No one “needs” a power of attorney for financial matters or health care, but most people will “want” these documents.

Every now and then someone asks if they really “need” a power of attorney for healthcare or a power of the attorney for financial purposes. The answer to this question is typically no. There is no “need” to prepare either of these documents, but there are some really good reasons why they may be “wanted.”

A power of attorney for financial purposes authorizes someone you trust to manage your assets if you become physically or mentally disabled. This document is relatively inexpensive to have prepared and can be very valuable if the need arises. In my office, I make sure that I draft this document according to instructions, and then read through the document with the individual to make sure it meets with their expectations. The big advantage of this document is that if someone becomes disabled after signing it, the nominated “attorney-in-fact” can take care of the disabled individual’s financial matters. Of course, if someone becomes “physically” disabled, that person could always grant the power when needed. The problem is that none of us have a crystal ball and none of us can predict exactly “how” we may become disabled. If the physical disability includes a stroke, or a heart attack, or something that leaves someone unable to attend to their own financial affairs, and there is no power of attorney in place, it may be necessary to have a guardianship or conservatorship established formally by the probate court. That statement does not have to scare you. Most probate courts are run very well and have very good people. But, a formal guardianship or conservatorship is definitely more costly and less private than if your affairs can be managed with the financial power of attorney.

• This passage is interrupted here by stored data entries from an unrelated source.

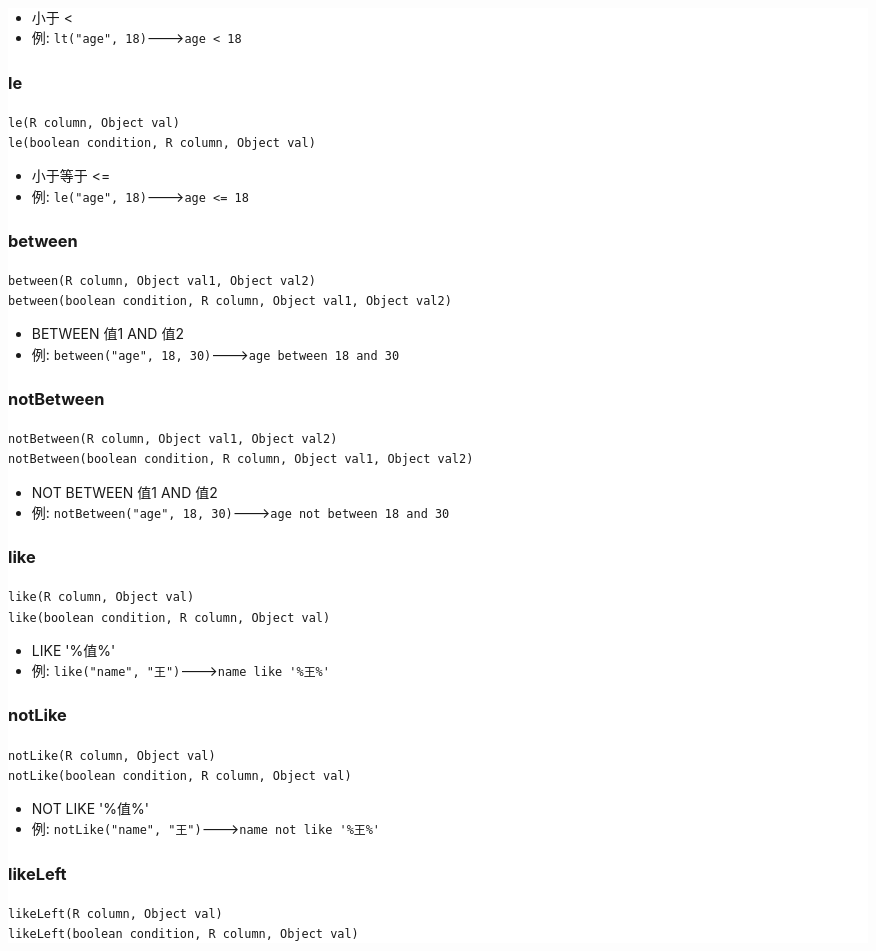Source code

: - 小于 <
- 例: `lt("age", 18)`--->`age < 18`

### le

``` java{2}
le(R column, Object val)
le(boolean condition, R column, Object val)
```

- 小于等于 <=
- 例: `le("age", 18)`--->`age <= 18`

### between

``` java{2}
between(R column, Object val1, Object val2)
between(boolean condition, R column, Object val1, Object val2)
```

- BETWEEN 值1 AND 值2
- 例: `between("age", 18, 30)`--->`age between 18 and 30`

### notBetween

``` java{2}
notBetween(R column, Object val1, Object val2)
notBetween(boolean condition, R column, Object val1, Object val2)
```

- NOT BETWEEN 值1 AND 值2
- 例: `notBetween("age", 18, 30)`--->`age not between 18 and 30`

### like

``` java{2}
like(R column, Object val)
like(boolean condition, R column, Object val)
```

- LIKE '%值%'
- 例: `like("name", "王")`--->`name like '%王%'`

### notLike

``` java{2}
notLike(R column, Object val)
notLike(boolean condition, R column, Object val)
```

- NOT LIKE '%值%'
- 例: `notLike("name", "王")`--->`name not like '%王%'`

### likeLeft

``` java{2}
likeLeft(R column, Object val)
likeLeft(boolean condition, R column, Object val)
```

The same is true with regard to the power of attorney for health purposes. Most of us have an idea how we would want our healthcare managed if we were not able to make our own decisions. You will greatly increase the chances that your wishes will be followed by appointing a “patient advocate” in a durable power of attorney for healthcare before a disability strikes. Once again, since none of us know exactly “when” or “how” we could become incapacitated, it may be a good idea to have this document. Otherwise, if you become unable to make your own medical care decisions, then such medical care decisions may be made for you in a way that you may not have chosen for yourself, and may be made by a person you would not have chosen to make such decisions.